Yaoying Liu1,3,#, Xuying Shang1,2,3,#, Gaolong Zhang1, Xiaoyun Le1, Wei Zhao1, Zishen Wang2, Chunfeng Fang2, Baolin Qu3, Shouping Xu4,* (1) Beihang University, School of Physics, Beijing, China. (2) Hebei Yizhou Tumor Hospital, Department of Radiation Oncology, Hebei, China. (3) The First Medical Center of PLA General Hospital, Department of Radiation Oncology, Beijing, China. (4) National Cancer Center/Cancer Hospital- Chinese Academy of Medical Sciences and Peking Union Medical College, Department of Radiation Oncology, Beijing, China. # Yaoying Liu and Xuying Shang contributed equally to this work.

Presentations

PO-GePV-T-130 (Sunday, 7/10/2022)   [Eastern Time (GMT-4)]

ePoster Forums

Purpose: In proton therapy, an efficient and accurate dose calculation algorithm is a key for qualified plans and delivery. The delivered proton cases were relatively hard to collect. We designed a proton pencil beam algorithm (PBA) boost model: AA-Net trained by a small dataset, effectively improving PBA accuracy.

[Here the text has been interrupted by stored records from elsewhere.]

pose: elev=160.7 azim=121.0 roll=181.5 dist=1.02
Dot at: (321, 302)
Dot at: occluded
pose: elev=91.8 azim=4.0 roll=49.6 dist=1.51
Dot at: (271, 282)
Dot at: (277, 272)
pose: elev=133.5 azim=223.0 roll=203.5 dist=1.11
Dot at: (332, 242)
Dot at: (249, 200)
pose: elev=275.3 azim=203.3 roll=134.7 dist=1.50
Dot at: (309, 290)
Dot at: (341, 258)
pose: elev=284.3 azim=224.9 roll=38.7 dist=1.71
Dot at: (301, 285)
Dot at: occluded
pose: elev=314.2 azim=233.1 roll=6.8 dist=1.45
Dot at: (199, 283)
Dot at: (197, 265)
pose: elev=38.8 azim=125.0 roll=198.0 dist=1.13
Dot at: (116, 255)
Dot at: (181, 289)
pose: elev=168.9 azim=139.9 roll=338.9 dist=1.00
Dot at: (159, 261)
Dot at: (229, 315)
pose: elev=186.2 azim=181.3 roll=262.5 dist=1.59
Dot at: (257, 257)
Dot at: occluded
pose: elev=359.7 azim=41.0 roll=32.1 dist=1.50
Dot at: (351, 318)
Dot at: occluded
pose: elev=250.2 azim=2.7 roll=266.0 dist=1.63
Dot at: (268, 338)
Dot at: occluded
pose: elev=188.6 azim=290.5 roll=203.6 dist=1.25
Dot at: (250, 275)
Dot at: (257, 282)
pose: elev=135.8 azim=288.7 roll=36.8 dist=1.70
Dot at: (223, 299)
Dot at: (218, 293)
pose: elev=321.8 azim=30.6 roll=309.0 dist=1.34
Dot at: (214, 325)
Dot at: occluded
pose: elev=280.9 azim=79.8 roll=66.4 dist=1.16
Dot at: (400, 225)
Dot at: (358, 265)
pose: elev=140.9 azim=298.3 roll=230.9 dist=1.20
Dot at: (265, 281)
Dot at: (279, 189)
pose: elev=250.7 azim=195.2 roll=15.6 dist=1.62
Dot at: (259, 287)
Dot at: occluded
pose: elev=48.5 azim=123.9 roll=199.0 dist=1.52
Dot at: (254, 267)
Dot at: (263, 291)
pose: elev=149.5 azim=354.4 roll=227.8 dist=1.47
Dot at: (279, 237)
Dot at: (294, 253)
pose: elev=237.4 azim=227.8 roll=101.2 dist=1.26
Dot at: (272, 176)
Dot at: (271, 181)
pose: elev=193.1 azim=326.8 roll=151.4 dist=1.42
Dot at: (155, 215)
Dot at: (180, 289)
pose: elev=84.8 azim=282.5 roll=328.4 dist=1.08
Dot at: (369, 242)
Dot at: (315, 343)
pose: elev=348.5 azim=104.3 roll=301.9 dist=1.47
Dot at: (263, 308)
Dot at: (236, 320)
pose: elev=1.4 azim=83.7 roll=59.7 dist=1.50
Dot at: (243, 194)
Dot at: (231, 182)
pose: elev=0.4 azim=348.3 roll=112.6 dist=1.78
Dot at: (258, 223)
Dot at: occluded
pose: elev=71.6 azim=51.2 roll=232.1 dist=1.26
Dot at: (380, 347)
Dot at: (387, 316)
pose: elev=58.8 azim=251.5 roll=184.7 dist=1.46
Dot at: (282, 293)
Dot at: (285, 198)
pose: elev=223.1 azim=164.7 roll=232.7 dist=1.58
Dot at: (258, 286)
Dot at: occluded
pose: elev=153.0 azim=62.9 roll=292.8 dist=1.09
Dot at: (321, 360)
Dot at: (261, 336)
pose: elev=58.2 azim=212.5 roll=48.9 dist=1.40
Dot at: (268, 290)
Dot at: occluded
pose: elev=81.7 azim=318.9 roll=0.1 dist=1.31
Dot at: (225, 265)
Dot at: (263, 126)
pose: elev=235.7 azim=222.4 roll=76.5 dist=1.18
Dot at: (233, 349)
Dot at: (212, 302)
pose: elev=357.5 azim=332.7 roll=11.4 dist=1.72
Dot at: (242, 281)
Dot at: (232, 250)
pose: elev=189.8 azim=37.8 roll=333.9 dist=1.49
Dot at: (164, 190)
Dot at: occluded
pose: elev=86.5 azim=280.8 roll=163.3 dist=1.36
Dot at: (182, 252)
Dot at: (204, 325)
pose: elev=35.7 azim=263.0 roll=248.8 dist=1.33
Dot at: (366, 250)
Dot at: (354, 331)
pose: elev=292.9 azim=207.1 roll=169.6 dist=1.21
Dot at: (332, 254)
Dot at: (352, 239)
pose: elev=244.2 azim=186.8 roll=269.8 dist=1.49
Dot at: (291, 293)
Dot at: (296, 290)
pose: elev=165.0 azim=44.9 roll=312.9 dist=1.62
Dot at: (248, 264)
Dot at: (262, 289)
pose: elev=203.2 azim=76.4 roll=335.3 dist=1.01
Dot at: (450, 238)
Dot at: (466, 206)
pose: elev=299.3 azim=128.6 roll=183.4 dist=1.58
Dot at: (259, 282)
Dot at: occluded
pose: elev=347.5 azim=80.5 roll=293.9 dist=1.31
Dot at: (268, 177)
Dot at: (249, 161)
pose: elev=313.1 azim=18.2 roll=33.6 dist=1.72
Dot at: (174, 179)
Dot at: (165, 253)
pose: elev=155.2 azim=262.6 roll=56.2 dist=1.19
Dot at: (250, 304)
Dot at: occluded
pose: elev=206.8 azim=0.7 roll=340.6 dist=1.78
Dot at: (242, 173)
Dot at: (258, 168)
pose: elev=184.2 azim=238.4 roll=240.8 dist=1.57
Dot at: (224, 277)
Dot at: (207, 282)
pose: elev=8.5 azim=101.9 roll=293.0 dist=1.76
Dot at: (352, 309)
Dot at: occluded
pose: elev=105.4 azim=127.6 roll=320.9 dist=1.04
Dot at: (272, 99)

Methods: Due to patients' variable anatomical structure that can cause PBA dose errors, Anatomical Attention Network (AA-Net) was built based on a novel Anatomical Attention Mechanism, which used CT's anatomical information to focus significant features in the network. Twenty-seven delivered lung cases treated by the proton system have been enrolled in our study: 15 cases used for training and 12 cases used for testing. Each case has paired PBA and Monte Carlo (MC) doses for model training. Conventional U-Net was selected as a comparison model.

Results: MC dose was a reference in dose comparison. For 12 test cases, AA-Net improved gamma passing rates (2mm/2%, 2mm/3% and 3mm/3%, 10% threshold) from PBA's 81.86%, 86.86% and 90.73% to 93.87%, 96.01% and 97.74%, compared with U-Net's 89.05%, 92.98% and 95.52% (p<0.05). Even for 4 cases with large PBA errors, AA-Net also performed effectively, which improved the passing rates (2mm/2%, 10% threshold) from PBA's 60.20% to 90.13%, compared with U-Net's 82.56%. Percentage dose errors of Lung V5, and CTV Dmean, D95, D90, D50, were improved by AA-Net from PBA's 0.17%, 2.53%, 2.19%, 2.04%, 2.67% to 0.14%, 1.3%, 1.39%, 1%, 1.64%, while U-Net performed normally, which even increased the percentage dose errors of PBA dose (p<0.05).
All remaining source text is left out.